#### [What this task involves]
Down to the last line, restate the listing below exactly.

#### [Data excerpts]
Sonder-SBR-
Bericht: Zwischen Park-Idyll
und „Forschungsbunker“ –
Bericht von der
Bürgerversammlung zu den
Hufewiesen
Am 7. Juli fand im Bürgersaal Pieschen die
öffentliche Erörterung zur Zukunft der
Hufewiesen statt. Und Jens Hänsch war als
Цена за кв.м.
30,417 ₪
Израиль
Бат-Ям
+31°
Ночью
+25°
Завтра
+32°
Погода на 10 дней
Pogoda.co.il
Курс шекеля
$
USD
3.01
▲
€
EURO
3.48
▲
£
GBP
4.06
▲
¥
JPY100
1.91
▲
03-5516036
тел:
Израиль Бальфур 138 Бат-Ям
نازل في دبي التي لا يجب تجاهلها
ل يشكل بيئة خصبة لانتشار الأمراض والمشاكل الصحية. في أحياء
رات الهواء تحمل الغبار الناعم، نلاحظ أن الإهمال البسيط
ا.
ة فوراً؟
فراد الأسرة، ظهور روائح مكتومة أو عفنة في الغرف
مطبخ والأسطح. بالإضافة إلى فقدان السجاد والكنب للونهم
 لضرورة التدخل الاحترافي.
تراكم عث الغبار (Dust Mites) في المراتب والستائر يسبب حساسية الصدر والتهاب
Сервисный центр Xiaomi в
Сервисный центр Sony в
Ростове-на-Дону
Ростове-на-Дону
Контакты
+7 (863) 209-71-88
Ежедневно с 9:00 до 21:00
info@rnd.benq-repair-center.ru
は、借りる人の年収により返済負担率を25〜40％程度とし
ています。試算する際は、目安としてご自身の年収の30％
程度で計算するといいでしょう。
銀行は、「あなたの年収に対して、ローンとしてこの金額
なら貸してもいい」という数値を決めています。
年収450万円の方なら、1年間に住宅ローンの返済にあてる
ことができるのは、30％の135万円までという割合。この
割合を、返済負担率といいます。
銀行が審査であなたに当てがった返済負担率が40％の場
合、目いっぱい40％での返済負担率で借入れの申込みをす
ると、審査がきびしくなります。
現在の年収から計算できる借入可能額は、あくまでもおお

#### [Task result]
Sonder-SBR-
Bericht: Zwischen Park-Idyll
und „Forschungsbunker“ –
Bericht von der
Bürgerversammlung zu den
Hufewiesen
Am 7. Juli fand im Bürgersaal Pieschen die
öffentliche Erörterung zur Zukunft der
Hufewiesen statt. Und Jens Hänsch war als
Цена за кв.м.
30,417 ₪
Израиль
Бат-Ям
+31°
Ночью
+25°
Завтра
+32°
Погода на 10 дней
Pogoda.co.il
Курс шекеля
$
USD
3.01
▲
€
EURO
3.48
▲
£
GBP
4.06
▲
¥
JPY100
1.91
▲
03-5516036
тел:
Израиль Бальфур 138 Бат-Ям
نازل في دبي التي لا يجب تجاهلها
ل يشكل بيئة خصبة لانتشار الأمراض والمشاكل الصحية. في أحياء
رات الهواء تحمل الغبار الناعم، نلاحظ أن الإهمال البسيط
ا.
ة فوراً؟
فراد الأسرة، ظهور روائح مكتومة أو عفنة في الغرف
مطبخ والأسطح. بالإضافة إلى فقدان السجاد والكنب للونهم
 لضرورة التدخل الاحترافي.
تراكم عث الغبار (Dust Mites) في المراتب والستائر يسبب حساسية الصدر والتهاب
Сервисный центр Xiaomi в
Сервисный центр Sony в
Ростове-на-Дону
Ростове-на-Дону
Контакты
+7 (863) 209-71-88
Ежедневно с 9:00 до 21:00
info@rnd.benq-repair-center.ru
は、借りる人の年収により返済負担率を25〜40％程度とし
ています。試算する際は、目安としてご自身の年収の30％
程度で計算するといいでしょう。
銀行は、「あなたの年収に対して、ローンとしてこの金額
なら貸してもいい」という数値を決めています。
年収450万円の方なら、1年間に住宅ローンの返済にあてる
ことができるのは、30％の135万円までという割合。この
割合を、返済負担率といいます。
銀行が審査であなたに当てがった返済負担率が40％の場
合、目いっぱい40％での返済負担率で借入れの申込みをす
ると、審査がきびしくなります。
現在の年収から計算できる借入可能額は、あくまでもおお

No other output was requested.